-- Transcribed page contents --
┌──
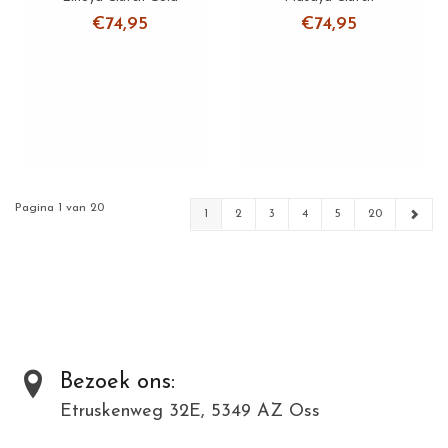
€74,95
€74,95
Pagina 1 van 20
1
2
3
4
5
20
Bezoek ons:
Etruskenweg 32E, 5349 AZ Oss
└──
┌──
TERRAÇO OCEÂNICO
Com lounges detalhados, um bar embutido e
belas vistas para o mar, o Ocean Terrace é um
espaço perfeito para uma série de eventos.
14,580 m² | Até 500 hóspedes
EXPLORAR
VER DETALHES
└──
-- What is being asked --
Copy the lines above exactly. Start with the line containing "Pagina 1 van 20", end with the line containing "Etruskenweg 32E, 5349 AZ Oss", and include both.

-- Answer box --
Pagina 1 van 20
1
2
3
4
5
20
Bezoek ons:
Etruskenweg 32E, 5349 AZ Oss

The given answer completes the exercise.